Warum der Abschluss einer Berufsunfähigkeitsversicherung sinvoll?

Rund 25 Prozent der Erwerbstätigen ist bereits vor dem Rententritt von Berufsunfähigkeit betroffen. Und das mit steigender Tendenz. Der Staat bietet schon lange keinen ausreichenden Schutz mehr an. Der Staat scheint in diesem Fall kein verlässlicher Partner zu sein. Die staatliche Erwerbsminderungsrente ist kaum ausreichend, um die Lebenshaltungskosten zu bestreiten. Aus diesem Grund ist eine berufsunfähigkeitsversicherung sinnvoll, denn nur durch diese zusätzlich private Vorsorge, kann der Lebensstandard aufrecht gehalten werden.

Was ist eigentlich eine Berufsunfähigkeit?

Wenn Sie infolge eines Unfalls oder einer schweren Krankheit Ihren erlernten Beruf nicht mehr ganz ausüben, dann werden Sie als berufsunfähig eingestuft. In solch einem Fall stehen die meisten Arbeitnehmer ganz ohne Einkommen da. Laut den offiziellen Statistiken, wird über ein Viertel der Berufstätigen berufsunfähig. Das Risiko der Berufsunfähigkeit gilt nicht nur für körperliche, sondern auch immer mehr für geistige Berufe. Aus diesem Grund ist die Berufsunfähigkeitsversicherung im Ernstfall eine echte Hilfe, da die gesetzlichen Leistungen bei weiten nicht ausreichen.

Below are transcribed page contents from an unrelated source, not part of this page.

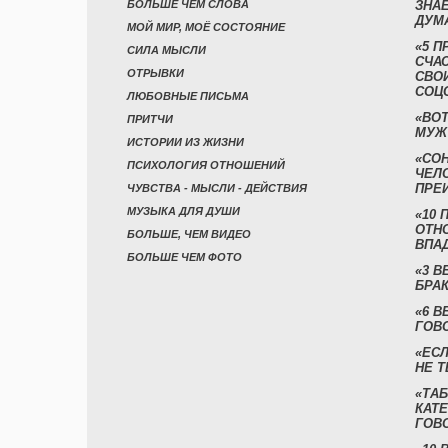
БОЛЬШЕ ЧЕМ СЛОВА
ЗНАЕ
ДУМ
МОЙ МИР, МОЁ СОСТОЯНИЕ
«5 П
СИЛА МЫСЛИ
СЧА
ОТРЫВКИ
СВО
СОЦ
ЛЮБОВНЫЕ ПИСЬМА
«ВОТ
ПРИТЧИ
МУЖ
ИСТОРИИ ИЗ ЖИЗНИ
«СО
ПСИХОЛОГИЯ ОТНОШЕНИЙ
ЧЕЛ
ПРЕ
ЧУВСТВА - МЫСЛИ - ДЕЙСТВИЯ
МУЗЫКА ДЛЯ ДУШИ
«10 
ОТН
БОЛЬШЕ, ЧЕМ ВИДЕО
ВПА
БОЛЬШЕ ЧЕМ ФОТО
«3 
БРАК
«6 В
ГОВ
«ЕСЛ
НЕ Т
«ТАБ
КАТ
ГОВ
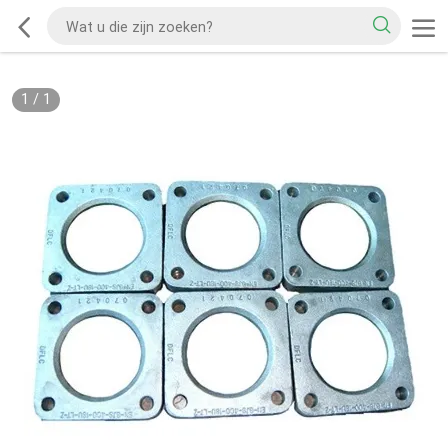
1
/
1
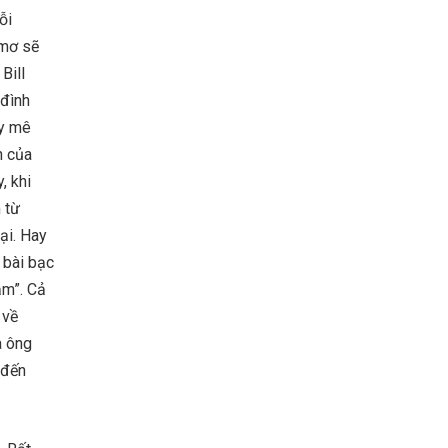
ỗi
 mơ sẽ
Bill
 đình
ay mê
n của
, khi
 từ
ại. Hay
 bài bạc
ảm”. Cả
 về
à ông
 đến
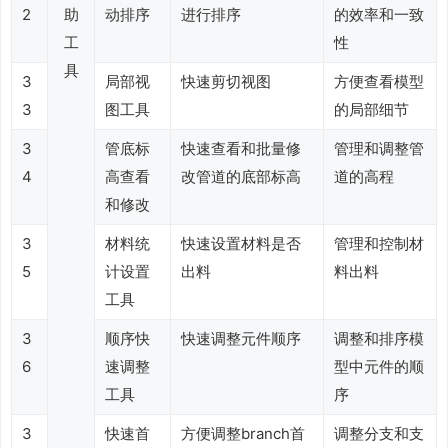
2
助
动排序
进行排序
的效率和一致
工
性
具
3
局部视
快速剪切视图
方便查看模型
3
图工具
的局部细节
3
管底标
快速查看和批量修
管理和调整管
4
高查看
改管道的底部标高
道的高程
和修改
3
材料统
快速设置材料是否
管理和控制材
5
计设置
出料
料出料
工具
3
顺序快
快速调整元件顺序
调整和排序模
6
速调整
型中元件的顺
工具
序
3
快速首
方便调整branch首
调整分支和支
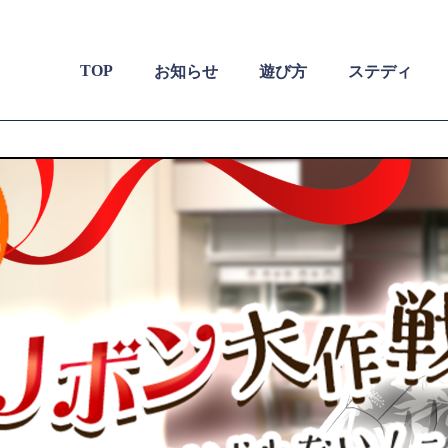
TOP
お知らせ
遊び方
ステディ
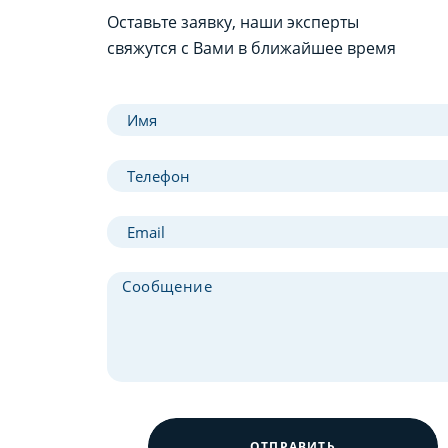
Оставьте заявку, наши эксперты
свяжутся с Вами в ближайшее время
ОТПРАВИТЬ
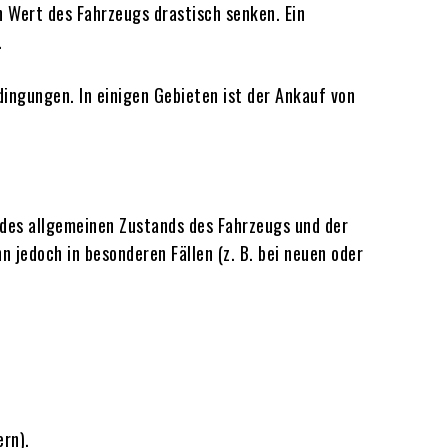
n Wert des Fahrzeugs drastisch senken. Ein
.
ingungen. In einigen Gebieten ist der Ankauf von
h des allgemeinen Zustands des Fahrzeugs und der
 jedoch in besonderen Fällen (z. B. bei neuen oder
rn).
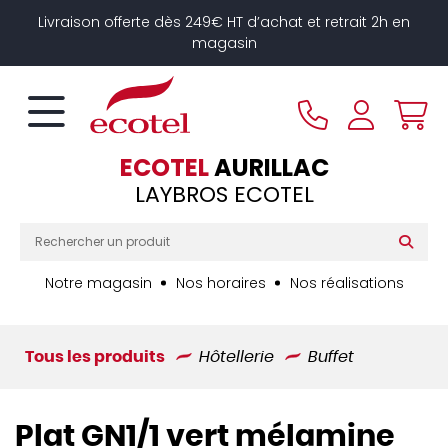
Panneau de gestion des cookies
Livraison offerte dès 249€ HT d’achat et retrait 2h en
magasin
ECOTEL
AURILLAC
LAYBROS ECOTEL
Notre magasin
Nos horaires
Nos réalisations
Tous les produits
Hôtellerie
Buffet
Plat GN1/1 vert mélamine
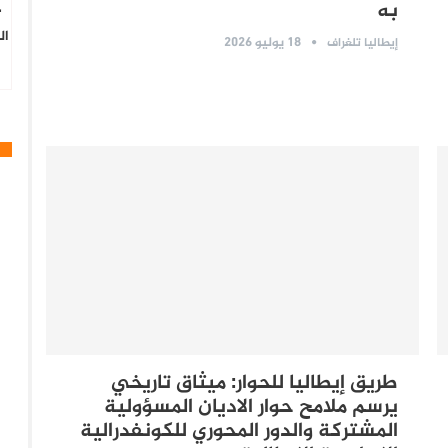
به
“
ال
18 يوليو 2026
إيطاليا تلغراف
طريق إيطاليا للحوار: ميثاق تاريخي
يرسم ملامح حوار الاديان المسؤولية
المشتركة والدور المحوري للكونفدرالية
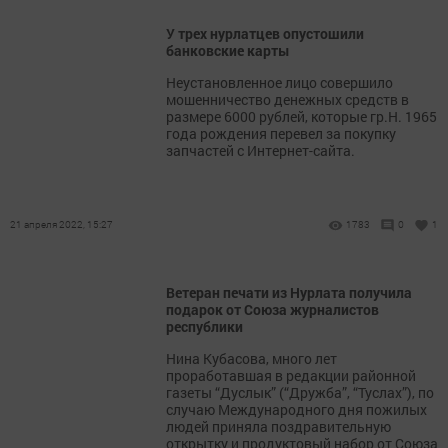
У трех нурлатцев опустошили
банковские карты
Неустановленное лицо совершило
мошенничество денежных средств в
размере 6000 рублей, которые гр.Н. 1965
года рождения перевел за покупку
запчастей с Интернет-сайта.
21 апреля 2022, 15:27
1783
0
1
Ветеран печати из Нурлата получила
подарок от Союза журналистов
республики
Нина Кубасова, много лет
проработавшая в редакции районной
газеты “Дуслык” (“Дружба”, “Туслах”), по
случаю Международного дня пожилых
людей приняла поздравительную
открытку и продуктовый набор от Союза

Die häufigsten Ursachen für eine Berufsunfähigkeit

Bei mehr als einem Viertel aller Fälle liegt ein Zusammenhang mit einer psychischen Krankheit zugrunde. Davon werden zumeist das Burnout-Syndrom und Depressionen, die eine Berufsunfähigkeit verursachen, genannt. Häufig sind auch Krankheiten des Bewegungsapparats dafür verantwortlich. Unfälle sind gemäß der Deutschen Rentenversicherung nur bei 10 Prozent der Betroffenen die Ursache. Aus diesem Grund reicht diese Absicherung allein nicht aus, um sich finanziell abzusichern. Es wird entschieden, ob eine Berufsunfähigkeit vorliegt oder nicht.

Warum ist eine private Berufsunfähigkeitsversicherung sinvoll?

Wird aufgrund von schwerer Krankheit oder einem Unfall eine Berufsunfähigkeit diagnostiziert, dann zahlt die Berufsunfähigkeitsversicherung einen bestimmten Geldbetrag als monatliche Rente aus. Die deutsche Rentenversicherung zahlt, wenn überhaupt nur eine Erwerbsminderungsrente aus. In der Regel ist das ein Drittel des Bruttolohns, der vor der Berufsunfähigkeit bezogen wurde. Als Beispielrechnung, angenommen Sie hatten ein monatliches Gehalt von 2100 Euro. Dann erhalten Sie vom Vater Staat lediglich 700 Euro als Rente. Diese Rente gibt es auch nur dann, wenn nicht einmal drei Stunden am Tag gearbeitet werden können. Egal welche Tätigkeit. Viele Erwerbstätige sind diesbezüglich nicht ausreichend abgesichert. Das bestätigen einschlägige statistische Institute.

Versicherung gegen Berufsunfähigkeit

Wer eine BU Versicherung abgeschlossen hat ist auf der sicheren Seite. Immer wieder raten Experten dazu, sich für den Ernstfall abzusichern. Bei der Flut an Angeboten ist es für den Erwerbstätigen nicht gerade einfach, das Richtige für sich zu finden. Gerade, wenn es Vorerkrankungen gibt, dann stellen sich viele Versicherungsunternehmen quer. Denn bei diesem Personenkreis ist das Risiko naturgemäß sehr hoch. Außerdem gibt es durchaus Berufe, die überhaupt nicht versichert werden können. Das gilt beispielsweise für künstlerische Berufe. Eine qualitativ hochwertige Berufsunfähigkeitsversicherung enthält keine abstrakte Vierweisungsklausel. Das heißt, dass sich das Versicherungsunternehmen verpflichtet hat, von Ihnen nicht zu verlangen, dass sie bei einer eindeutig diagnostizierten Berufsunfähigkeit einen anderen Beruf ausüben müssen. In der Regel zahlt eine gute Versicherung ohne diese Klausel, bereits bei halber Berufsunfähigkeit die vereinbarte Rente. Solche Tarife müssen nicht notwendigerweise teuer sein. Laut einer Umfrage sind gerade mal knapp die Hälfte der deutschen Arbeitnehmer privat abgesichert.